Artigo escrito por João Carlos Mosimann, escritor, autor de livros sobre a história e a formação do povo e da cultura em Santa Catarina (DC, 14/08/2010)
Libertário, refinado e irônico, Beto Stodieck, morto há 20 anos, deixou legado de práticas de cotidiano pessoal e profissional como exemplo.
Nem só tartufos e panfletários povoam a história da imprensa catarinense de décadas passadas. Grandes momentos e lendários profissionais também dela fizeram parte. Beto Stodieck teria completado 64 anos no último mês de junho se não tivesse morrido em 6 de agosto de 1990. Para quem não o conheceu, bastaria ressaltar-lhe o talento e a independência, dignos de integrar com destaque a face virtuosa dessa história. Beto preferiu viver mais (intensamente) e envelhecer menos, sem imaginar a falta que faria. Cronista social-democrata, como se autointitulava, foi um dos mais independentes colunistas que passaram pela mídia impressa, o que o fez mudar de redação várias vezes. Alternava-se entre O Estado e o Jornal de Santa Catarina, criou o Jornal do Beto e representou a revista Quem. Colaborou nas revistas Manchete e Fatos e Fotos, a convite de Salim Miguel.
Sua irreverência escondia, na verdade, engajamento ideológico e uma pródiga independência, distante da autocensura que distinguia o período. Numa crônica ácida, dissecava as elites, combatia as oligarquias, intimava os políticos, especialmente os biônicos, quando quase todos os bajulavam.
Com humor, pelejava com a mediocridade e com a hipocrisia, enquanto reverenciava a juventude, da qual era uma espécie de guru.
Na Novembrada de 1979, cidade enfeitada para receber o presidente, faixas, bandinhas, 3 mil quilos de carne. No “Senadinho”, Figueiredo receberia o diploma de senador honorário das mãos de um membro da Academia de Letras. Quando quase todos aplaudiam a visita, Beto profetizava: “Só pode ser inabilidade do ministro Said Farah pretender colocar sob a figueira da Praça XV placa homenageando Floriano Peixoto… É muita falta de comunicação do ‘seo’ ministro das comunicações?” Fotografou pessoalmente os episódios e resumiu, dias depois: “Pessoas caídas, pisoteadas; mulheres nervosas, aos prantos; o Dão no calçadão com a cabeleira arrepiada; Fernando Bastos e Waldomiro Colautti da sacada do palácio, em atitude altamente antipolítica, aplaudindo a ação policial… Que Deus nos proteja!” Ao anunciar a derrubada de mais um casarão no Centro da Capital, alertava para um outro, demolido por um “equívoco” do prefeito Cláudio Ávila, embora tombado pelo Patrimônio. E em 1984, profetizava: “A Beira-Mar Norte está mais pra via sem pressa do que pra via expressa”. Em janeiro de 1990, sob a sonora manchete de “Vende-se uma Ilha” , um alerta entre parênteses: “O prefeito está vendendo Florianópolis!”

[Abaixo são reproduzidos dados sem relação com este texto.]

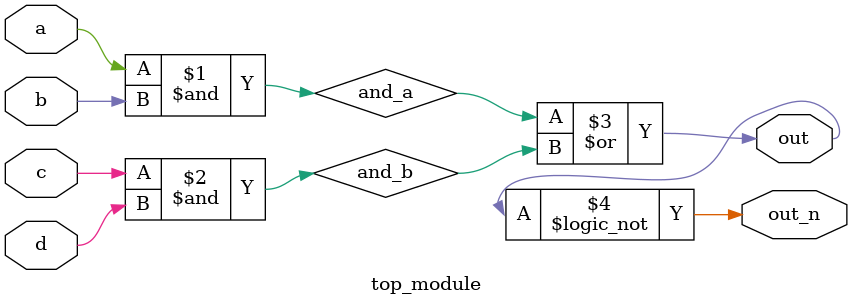
<source format=v>
module top_module(
    input a,
    input b,
    input c,
    input d,
    output out,
    output out_n   ); 
	wire and_a, and_b;
	assign and_a = a & b; //AND 1
    assign and_b = c & d; //AND 2
    assign out = and_a | and_b; //OR the AND outputs, assign to module output
    assign out_n = !out; //inverted output
endmodule
</source>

Beto não escondia sua condição gay, especialmente nos últimos anos de sua vida. Vanguardista, criou o Studio A/2, uma galeria de artes que congregava os ícones das artes plásticas do Estado. Numa só exposição reuniu Martinho de Haro, Rodrigo de Haro, Franklin Cascaes, Hassis, Ely Heil, Max Moura, Meyer Filho, Nini, Vecchietti e Vera Sabino. No dia 6 de julho de 1990, há 20 anos, tirava férias do jornal para morrer exatamente 30 dias depois. Pouco antes, confessava-se cansado, querendo sumir por uns tempos, “uns bons anos de férias”. Conseguiu! Colaboradoras e fiéis escudeiras, as jornalistas Bea Porto e Fernanda Lago registrariam, com propriedade, toda sua verve no álbum É Tudo Mentira, a história segundo Beto Stodieck (Verde Água, 1999).
Se ressurgisse das cinzas, Beto Stodieck ficaria horrorizado com o que autoridades, vereadores e órgãos municipais de planejamento e urbanismo têm feito com a cidade e com a Ilha. Nos últimos anos, o plano diretor da Capital foi alterado 368 vezes, modificando o zoneamento urbano. Certamente essas figuras que comprometem o futuro da Capital não seriam poupadas pelo olhar crítico do colunista.
A censura prévia morreu, mas espectros evanescentes parecem pairar sobranceiros sobre algumas editoras e editorias, inspirando um clima de autocontrição. Os comentários sobre temas de interesse local são tímidos e velados, sem juízo crítico, sem continuidade. Aos leitores, pouco além de notícias e de amenidades, como se um tropel de alienados fossem. Beto Stodieck, definitivamente, continua fazendo falta.